Recently, reading about the activities of John Wilkes, an 18th century radical libertarian journalist and politician (after whom John Wilkes Booth was named), I discovered some 18th century support for my interpretation. The following is from a draft chapter:
Since any Englishman could prosecute a criminal case, the fact that an offense was approved of by the authorities was no guarantee that it would not be prosecuted. The point was demonstrated when a demonstration in favor of imprisoned radical John Wilkes ended with troops firing into the crowd and killing several people. The Wilkites responded by charging several of the soldiers, the magistrate who had ordered the troops to fire and the other magistrates present with murder.

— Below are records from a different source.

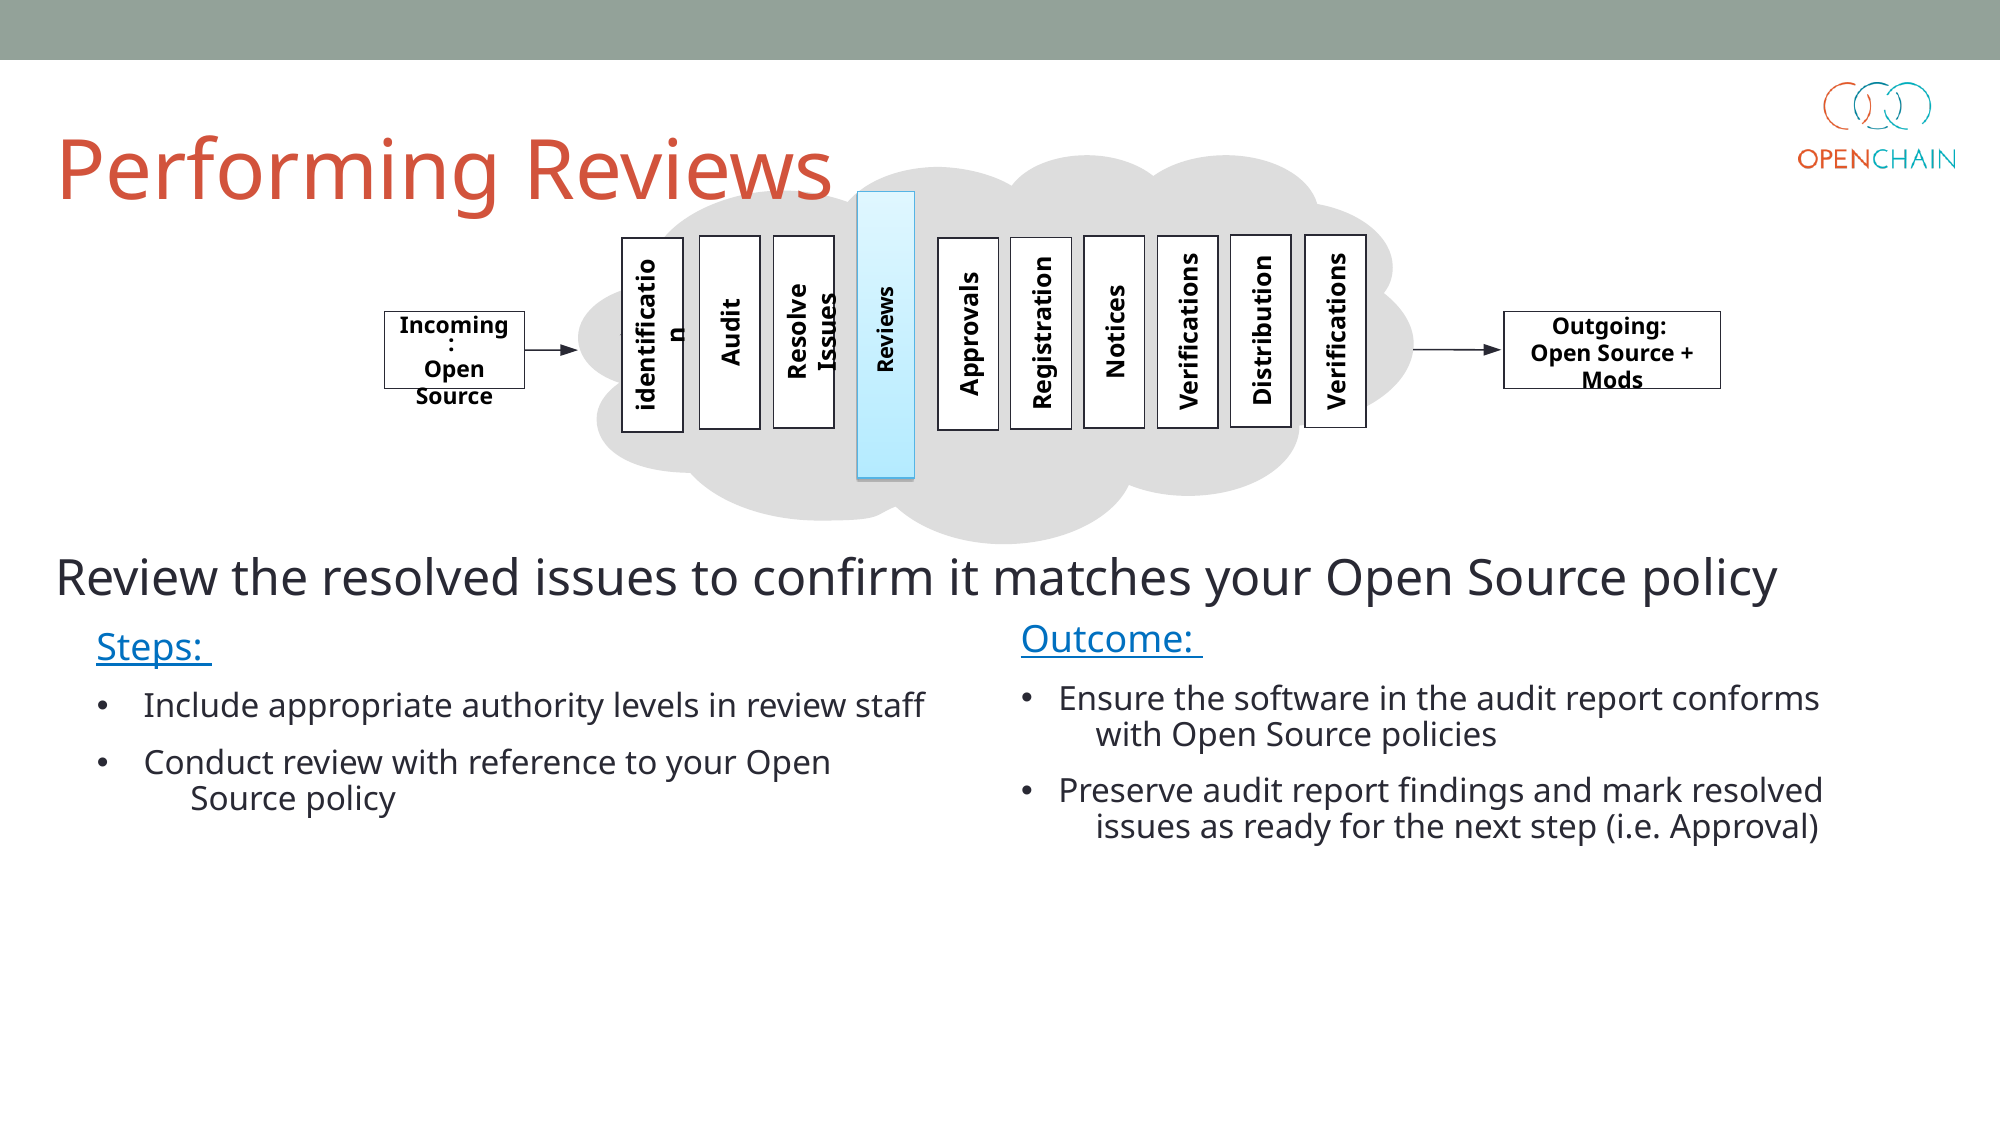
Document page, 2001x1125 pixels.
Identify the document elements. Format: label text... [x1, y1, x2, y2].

text_box Registration [1011, 247, 1071, 429]
text_box Reviews [856, 247, 913, 473]
text_box Verifications [1305, 247, 1366, 427]
text_box Outgoing: Open Source + Mods [1504, 312, 1721, 388]
text_box Review the resolved issues to confirm it matches your Open Source policy [40, 538, 2000, 614]
text_box identification [622, 247, 683, 432]
text_box Performing Reviews [40, 85, 1840, 247]
text_box Notices [1084, 247, 1145, 428]
text_box Verifications [1157, 247, 1218, 428]
text_box Resolve Issues [773, 247, 834, 428]
text_box Outcome: Ensure the software in the audit report conforms with Open Source policies Preserve audit report findings and mark resolved issues as ready for the next step (i.e. Approval) [1006, 614, 1897, 1077]
text_box [1366, 247, 1414, 407]
text_box Distribution [1231, 247, 1291, 427]
text_box Approvals [938, 247, 998, 430]
text_box Incoming: Open Source [384, 312, 525, 388]
text_box Steps: Include appropriate authority levels in review staff Conduct review with reference to your Open Source policy [82, 620, 961, 1075]
text_box [578, 247, 1305, 538]
text_box Audit [699, 247, 760, 429]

The king had the power to pardon a convicted felon but doing so in too obviously partisan a way might provoke public outrage. In one notorious case two convicted murderers were pardoned, apparently because their sister’s aristocratic lovers applied political pressure on their behalf (“the mercy of a chaste and pious prince extended cheerfully to a wilful murderer, because that murderer is the brother of a common prostitute”). The Wilkites responded by raising money to fund an appeal of murder, a private criminal case. An appeal was a complex, expensive and difficult proceeding that had gone almost entirely out of use. It had, however, one large advantage:

“If the appellee be found guilty, he shall suffer the same judgement as if he had been convicted by indictment: but with this remarkable difference; that on indictment, which is at the suit of the King, the King may pardon and remit the execution; on an appeal, which is the suit of a private subject, to make an atonement for a private wrong, the King can no more pardon it, than he can remit the damages recovered in an action of battery.” (Blackstone)
The appeal failed, as did the earlier criminal prosecutions, but like them demonstrated the possibility of using privately prosecuted criminal law against malefactors supported by the government
Wilkes is an interesting character. At various points in his life he was an outlaw, a prisoner, a member of parliament and Lord Mayor of London. He is arguably responsible for the Fourth Amendment to the U.S. Constitution. The city of Wilkes-Barre is named after him (and Barre). His biography is worth reading. And he is the source, or at least had attributed to him, some very good quotes:
When told by a constituent that he would rather vote for the devil, Wilkes responded: "Naturally." He then added: "And if your friend decides against standing, can I count on your vote?"
At one point in his extended feud with George III, Wilkes was asked to make up a table of cards. He declined, explaining that he was so ignorant of cards that he could not tell a king from a knave.

In a famous exchange with John Montagu, 4th Earl of Sandwich, where the latter exclaimed, "Sir, I do not know whether you will die on the gallows or of the pox," Wilkes is reported to have replied, "That depends, my lord, on whether I embrace your lordship's principles or your mistress." (But that one may really be by Samuel Foote)

3 Comments:

At 7:27 PM, November 01, 2016, Blogger montestruc said...

Thanks! Appreciate the reference to Wilkes.

 
At 8:56 AM, November 03, 2016, Blogger Michael Dolbear said...

The English Attorney General could also enter a Nolle Prosequi, don't know how often that was done.

And Scotland and Ireland had systems whereby effectively all criminal prosecutions were by the state and that's what the colonies got.

 
At 9:36 AM, November 03, 2016, Blogger Michael Dolbear said...

Private prosecutions and offenses that require official consent before prosecution.